Extracted data entries:
◇ ◇ ◇ ◇

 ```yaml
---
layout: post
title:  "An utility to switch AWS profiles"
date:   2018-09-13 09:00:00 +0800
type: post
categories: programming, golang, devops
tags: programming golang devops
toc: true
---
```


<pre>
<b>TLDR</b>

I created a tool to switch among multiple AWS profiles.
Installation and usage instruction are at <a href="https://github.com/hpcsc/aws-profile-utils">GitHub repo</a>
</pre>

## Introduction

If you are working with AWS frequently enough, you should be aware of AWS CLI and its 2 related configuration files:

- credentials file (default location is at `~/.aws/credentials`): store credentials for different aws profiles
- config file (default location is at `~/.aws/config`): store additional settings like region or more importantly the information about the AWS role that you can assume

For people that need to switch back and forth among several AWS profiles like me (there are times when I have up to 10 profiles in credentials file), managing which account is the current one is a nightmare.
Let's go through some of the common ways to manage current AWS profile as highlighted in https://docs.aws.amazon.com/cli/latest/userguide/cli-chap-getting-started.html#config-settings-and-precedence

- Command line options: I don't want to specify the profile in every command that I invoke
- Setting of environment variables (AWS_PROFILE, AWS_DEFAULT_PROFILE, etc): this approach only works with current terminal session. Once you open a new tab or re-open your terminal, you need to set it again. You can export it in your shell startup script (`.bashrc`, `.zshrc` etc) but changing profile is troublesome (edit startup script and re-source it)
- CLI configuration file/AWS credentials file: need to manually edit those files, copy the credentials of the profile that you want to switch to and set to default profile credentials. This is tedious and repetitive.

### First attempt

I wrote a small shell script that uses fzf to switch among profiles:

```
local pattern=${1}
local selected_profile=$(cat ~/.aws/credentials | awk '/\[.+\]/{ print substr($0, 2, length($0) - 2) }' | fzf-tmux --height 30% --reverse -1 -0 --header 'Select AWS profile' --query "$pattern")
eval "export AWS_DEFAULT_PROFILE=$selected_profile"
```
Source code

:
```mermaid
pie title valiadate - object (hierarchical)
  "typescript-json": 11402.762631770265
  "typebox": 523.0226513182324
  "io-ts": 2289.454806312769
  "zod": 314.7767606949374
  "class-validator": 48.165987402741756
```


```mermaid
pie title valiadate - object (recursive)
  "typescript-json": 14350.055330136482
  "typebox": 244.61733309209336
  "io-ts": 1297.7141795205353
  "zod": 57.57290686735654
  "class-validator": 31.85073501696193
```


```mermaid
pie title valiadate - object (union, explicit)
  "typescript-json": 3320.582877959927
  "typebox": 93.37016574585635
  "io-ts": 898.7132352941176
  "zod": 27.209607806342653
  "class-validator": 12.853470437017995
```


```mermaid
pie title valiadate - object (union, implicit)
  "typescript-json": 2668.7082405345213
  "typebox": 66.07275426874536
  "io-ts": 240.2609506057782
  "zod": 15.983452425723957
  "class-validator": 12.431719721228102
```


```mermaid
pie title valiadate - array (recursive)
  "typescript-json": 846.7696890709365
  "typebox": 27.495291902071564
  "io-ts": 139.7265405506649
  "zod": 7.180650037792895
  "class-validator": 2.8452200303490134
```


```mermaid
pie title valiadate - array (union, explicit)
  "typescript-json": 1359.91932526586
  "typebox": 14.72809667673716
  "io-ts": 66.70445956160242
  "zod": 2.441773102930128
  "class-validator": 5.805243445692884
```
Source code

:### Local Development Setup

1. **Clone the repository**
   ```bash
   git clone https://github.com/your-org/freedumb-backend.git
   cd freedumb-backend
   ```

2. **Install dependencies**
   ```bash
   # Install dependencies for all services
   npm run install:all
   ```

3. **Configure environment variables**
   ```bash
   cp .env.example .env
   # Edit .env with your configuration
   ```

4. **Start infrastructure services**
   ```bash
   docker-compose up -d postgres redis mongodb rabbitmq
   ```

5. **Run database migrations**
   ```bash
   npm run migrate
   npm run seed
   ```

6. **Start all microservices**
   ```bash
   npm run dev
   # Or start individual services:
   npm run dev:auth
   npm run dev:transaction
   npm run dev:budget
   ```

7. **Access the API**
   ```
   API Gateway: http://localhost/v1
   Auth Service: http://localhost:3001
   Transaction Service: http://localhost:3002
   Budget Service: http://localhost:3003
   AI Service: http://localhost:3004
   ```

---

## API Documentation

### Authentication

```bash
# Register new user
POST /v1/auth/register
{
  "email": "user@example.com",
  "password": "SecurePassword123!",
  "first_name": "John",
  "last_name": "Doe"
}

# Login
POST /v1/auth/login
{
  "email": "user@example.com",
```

◇ ◇ ◇ ◇

Wherever the string "location" appears in a line above, copy that line.

:: ANSWER FOR THE TASK ::
- credentials file (default location is at `~/.aws/credentials`): store credentials for different aws profiles
- config file (default location is at `~/.aws/config`): store additional settings like region or more importantly the information about the AWS role that you can assume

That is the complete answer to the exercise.